Data extracts Start Marker

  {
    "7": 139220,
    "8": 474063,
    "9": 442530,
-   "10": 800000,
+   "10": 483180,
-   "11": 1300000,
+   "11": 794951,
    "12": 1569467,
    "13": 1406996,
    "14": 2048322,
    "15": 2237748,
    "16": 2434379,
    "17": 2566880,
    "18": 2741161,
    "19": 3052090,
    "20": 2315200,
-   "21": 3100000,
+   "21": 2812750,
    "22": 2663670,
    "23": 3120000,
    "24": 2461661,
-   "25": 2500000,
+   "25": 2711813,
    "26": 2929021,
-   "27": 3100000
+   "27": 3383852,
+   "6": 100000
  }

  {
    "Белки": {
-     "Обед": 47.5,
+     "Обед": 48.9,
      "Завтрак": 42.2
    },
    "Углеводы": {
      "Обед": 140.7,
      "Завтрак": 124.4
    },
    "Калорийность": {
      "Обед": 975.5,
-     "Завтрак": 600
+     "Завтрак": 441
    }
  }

Data extracts End Marker
Data extracts Start Marker

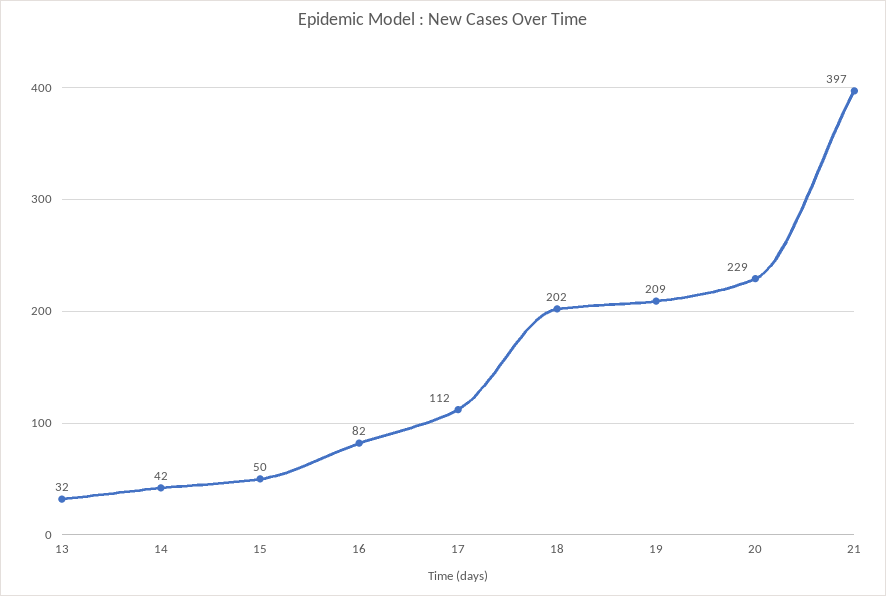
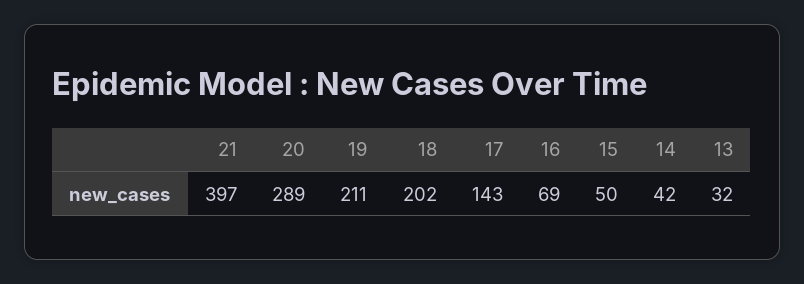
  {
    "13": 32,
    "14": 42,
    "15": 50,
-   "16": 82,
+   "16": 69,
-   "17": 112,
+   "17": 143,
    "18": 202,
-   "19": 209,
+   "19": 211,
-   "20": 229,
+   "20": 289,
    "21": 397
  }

Data extracts End Marker

Work request: Show the lines where the word "Завтрак" appears in the entries.

Response:
      "Завтрак": 42.2
      "Завтрак": 124.4
-     "Завтрак": 600
+     "Завтрак": 441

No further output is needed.